Synthesis and characterization of ZEin-based Low Density Porous Absorbent (ZELDA) for oil spill recovery

Abstract

Removal of spilled petroleum oil from water bodies using hydrophobic porous absorbent has garnered considerable attention due to the simplicity, large-scale adaptability and robustness of the process. However, the use of nonbiodegradable synthetic oil absorbent during cleanup has raised a secondary concern such as generating plastic pollutants that can accumulate in marine and other ecosystems. To encounter this potential hazard, there is a need to find new biocompatible alternatives to currently used non-degradable porous materials. Here we present ZEin-based Low Density porous Absorbent (ZELDA) synthesized from an emulsion templating method as a new class of naturally derived porous material with tunable hydrophobicity for oil spill recovery. Corn-derived zein nanoparticles are first used to form oil-in-water Pickering emulsion. The addition of polymeric zein into the continuous aqueous phase of the emulsion, and its gradual phase separation enables the formation of a porous matrix.

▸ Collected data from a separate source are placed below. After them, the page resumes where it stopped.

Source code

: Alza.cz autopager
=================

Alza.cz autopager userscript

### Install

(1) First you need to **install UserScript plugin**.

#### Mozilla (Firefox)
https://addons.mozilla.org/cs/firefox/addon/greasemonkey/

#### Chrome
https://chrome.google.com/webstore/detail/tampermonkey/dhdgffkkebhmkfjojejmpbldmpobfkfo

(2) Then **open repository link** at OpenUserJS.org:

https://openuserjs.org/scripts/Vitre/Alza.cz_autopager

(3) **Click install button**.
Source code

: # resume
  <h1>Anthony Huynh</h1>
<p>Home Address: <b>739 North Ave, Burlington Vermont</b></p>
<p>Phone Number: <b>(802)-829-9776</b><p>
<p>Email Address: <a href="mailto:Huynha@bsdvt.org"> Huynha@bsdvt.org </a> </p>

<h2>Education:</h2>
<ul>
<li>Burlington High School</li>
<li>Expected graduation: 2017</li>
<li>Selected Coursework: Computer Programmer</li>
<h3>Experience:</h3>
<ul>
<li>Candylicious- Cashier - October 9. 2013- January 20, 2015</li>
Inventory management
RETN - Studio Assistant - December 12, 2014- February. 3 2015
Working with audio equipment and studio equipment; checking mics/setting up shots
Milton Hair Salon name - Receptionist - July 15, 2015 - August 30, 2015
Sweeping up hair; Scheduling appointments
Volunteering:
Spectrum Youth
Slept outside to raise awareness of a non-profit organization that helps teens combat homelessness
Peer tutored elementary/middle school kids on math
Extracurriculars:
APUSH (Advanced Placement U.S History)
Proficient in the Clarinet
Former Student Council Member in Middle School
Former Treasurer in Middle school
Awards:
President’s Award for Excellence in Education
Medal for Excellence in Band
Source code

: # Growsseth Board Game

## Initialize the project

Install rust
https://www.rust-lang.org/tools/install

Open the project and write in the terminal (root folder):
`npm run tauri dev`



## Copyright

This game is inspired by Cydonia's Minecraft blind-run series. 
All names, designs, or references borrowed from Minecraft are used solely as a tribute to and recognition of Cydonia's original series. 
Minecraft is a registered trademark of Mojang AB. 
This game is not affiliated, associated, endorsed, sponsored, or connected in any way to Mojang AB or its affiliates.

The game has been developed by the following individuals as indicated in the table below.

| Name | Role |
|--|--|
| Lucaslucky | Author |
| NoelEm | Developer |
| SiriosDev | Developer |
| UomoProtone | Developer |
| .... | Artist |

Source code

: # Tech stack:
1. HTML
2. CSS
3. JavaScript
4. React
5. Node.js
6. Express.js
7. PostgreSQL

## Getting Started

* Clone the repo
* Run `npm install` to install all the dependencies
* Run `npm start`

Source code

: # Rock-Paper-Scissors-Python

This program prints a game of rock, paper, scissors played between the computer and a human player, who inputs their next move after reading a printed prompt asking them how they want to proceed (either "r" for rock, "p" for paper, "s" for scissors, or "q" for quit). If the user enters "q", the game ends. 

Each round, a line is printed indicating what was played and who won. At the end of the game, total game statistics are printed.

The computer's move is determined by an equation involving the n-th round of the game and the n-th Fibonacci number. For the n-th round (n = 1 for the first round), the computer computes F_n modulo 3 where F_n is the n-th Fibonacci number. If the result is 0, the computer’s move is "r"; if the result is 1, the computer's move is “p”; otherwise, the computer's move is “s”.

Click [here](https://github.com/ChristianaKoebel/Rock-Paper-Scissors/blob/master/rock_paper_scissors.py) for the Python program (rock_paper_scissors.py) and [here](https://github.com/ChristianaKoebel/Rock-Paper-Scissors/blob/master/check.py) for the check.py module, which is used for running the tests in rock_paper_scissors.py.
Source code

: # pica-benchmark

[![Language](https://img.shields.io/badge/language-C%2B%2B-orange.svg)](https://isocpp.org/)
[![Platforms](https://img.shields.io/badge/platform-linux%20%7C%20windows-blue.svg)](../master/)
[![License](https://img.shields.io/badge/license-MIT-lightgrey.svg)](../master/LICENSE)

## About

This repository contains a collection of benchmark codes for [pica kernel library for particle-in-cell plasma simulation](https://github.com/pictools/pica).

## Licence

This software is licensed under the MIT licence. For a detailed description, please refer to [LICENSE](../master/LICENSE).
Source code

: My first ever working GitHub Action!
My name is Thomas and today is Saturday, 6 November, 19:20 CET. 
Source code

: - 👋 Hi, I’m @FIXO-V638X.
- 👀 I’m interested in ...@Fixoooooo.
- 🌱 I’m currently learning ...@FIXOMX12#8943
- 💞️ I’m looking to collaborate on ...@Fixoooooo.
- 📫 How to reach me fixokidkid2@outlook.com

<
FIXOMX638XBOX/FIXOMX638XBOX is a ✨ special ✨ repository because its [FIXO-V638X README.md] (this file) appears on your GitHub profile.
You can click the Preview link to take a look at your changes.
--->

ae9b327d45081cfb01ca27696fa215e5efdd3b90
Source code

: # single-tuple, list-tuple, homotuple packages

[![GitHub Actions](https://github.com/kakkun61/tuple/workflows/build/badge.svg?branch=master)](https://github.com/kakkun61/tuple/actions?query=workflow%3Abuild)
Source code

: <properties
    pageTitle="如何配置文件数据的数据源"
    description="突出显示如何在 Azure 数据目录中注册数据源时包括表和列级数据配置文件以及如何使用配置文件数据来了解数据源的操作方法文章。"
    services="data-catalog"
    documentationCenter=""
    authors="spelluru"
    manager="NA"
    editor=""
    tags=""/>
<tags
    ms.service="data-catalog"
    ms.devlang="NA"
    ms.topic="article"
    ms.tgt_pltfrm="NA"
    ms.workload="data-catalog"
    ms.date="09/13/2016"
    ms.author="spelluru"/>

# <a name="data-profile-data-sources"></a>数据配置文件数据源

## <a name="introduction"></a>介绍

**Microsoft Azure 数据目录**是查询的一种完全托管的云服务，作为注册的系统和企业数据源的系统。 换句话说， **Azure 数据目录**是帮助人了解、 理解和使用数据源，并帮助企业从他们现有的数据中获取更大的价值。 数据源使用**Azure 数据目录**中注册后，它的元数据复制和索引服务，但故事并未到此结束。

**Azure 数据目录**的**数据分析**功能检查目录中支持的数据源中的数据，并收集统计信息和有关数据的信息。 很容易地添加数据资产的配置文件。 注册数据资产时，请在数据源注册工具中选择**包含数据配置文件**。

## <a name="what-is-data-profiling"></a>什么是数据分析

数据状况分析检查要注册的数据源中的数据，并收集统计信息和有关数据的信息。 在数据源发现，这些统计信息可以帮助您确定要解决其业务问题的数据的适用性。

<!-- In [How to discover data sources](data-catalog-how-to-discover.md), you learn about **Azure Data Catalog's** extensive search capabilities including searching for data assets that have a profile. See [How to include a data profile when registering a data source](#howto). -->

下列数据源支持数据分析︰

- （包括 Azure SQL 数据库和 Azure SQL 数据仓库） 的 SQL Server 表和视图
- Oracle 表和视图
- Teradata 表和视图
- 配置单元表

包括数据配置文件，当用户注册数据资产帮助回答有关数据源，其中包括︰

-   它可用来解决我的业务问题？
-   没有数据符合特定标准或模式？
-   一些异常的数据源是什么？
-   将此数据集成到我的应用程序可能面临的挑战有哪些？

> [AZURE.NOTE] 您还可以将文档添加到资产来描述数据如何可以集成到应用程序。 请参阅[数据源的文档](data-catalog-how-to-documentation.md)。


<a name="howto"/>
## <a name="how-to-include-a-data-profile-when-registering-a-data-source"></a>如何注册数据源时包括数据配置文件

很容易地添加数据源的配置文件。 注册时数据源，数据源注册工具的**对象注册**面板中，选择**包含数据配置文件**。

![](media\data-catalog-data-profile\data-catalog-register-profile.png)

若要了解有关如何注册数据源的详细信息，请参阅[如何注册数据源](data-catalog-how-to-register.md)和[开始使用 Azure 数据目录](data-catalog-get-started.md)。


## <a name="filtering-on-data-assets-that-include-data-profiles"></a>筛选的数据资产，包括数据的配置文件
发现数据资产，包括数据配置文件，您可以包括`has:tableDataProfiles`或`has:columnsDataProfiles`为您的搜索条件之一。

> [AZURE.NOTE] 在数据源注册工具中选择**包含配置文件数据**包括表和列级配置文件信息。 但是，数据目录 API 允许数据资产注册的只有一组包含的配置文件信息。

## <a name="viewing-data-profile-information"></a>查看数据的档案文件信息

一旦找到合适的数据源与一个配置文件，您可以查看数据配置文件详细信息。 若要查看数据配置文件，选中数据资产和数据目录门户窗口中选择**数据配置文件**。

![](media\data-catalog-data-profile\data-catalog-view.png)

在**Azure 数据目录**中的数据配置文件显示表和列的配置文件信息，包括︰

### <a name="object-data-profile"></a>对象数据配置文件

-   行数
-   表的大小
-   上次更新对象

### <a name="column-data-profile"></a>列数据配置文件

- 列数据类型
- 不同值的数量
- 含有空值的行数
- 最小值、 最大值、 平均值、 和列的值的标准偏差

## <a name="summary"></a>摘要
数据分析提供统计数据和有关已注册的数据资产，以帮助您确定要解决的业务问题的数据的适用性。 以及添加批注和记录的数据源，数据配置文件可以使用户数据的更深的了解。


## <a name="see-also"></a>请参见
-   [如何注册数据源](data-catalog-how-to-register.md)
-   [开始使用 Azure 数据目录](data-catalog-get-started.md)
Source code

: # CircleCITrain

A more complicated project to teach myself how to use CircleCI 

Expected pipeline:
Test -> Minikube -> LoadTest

The pore diameter, surface wettability, and oil uptake capacity of ZELDA can be programmed by tuning oil-to-water phase volume ratio of the Pickering emulsion and its selective surface functionalization using flaxseed oil. The synthesis of ZELDA can be further modified with iron oxide nanoparticles to induce magnetic response, which enables its contactless maneuverability and removal from spilled site. The study outlines a new method of synthesis of zein-based porous materials and introduces synthetic routes for controlled surface functionalization, wettability, and stimuli responsiveness of the porous material. The synthesized plant-based material provides an ecofriendly alternative to commercially used nonbiodegradable oil sorbents for spilled oil remediation.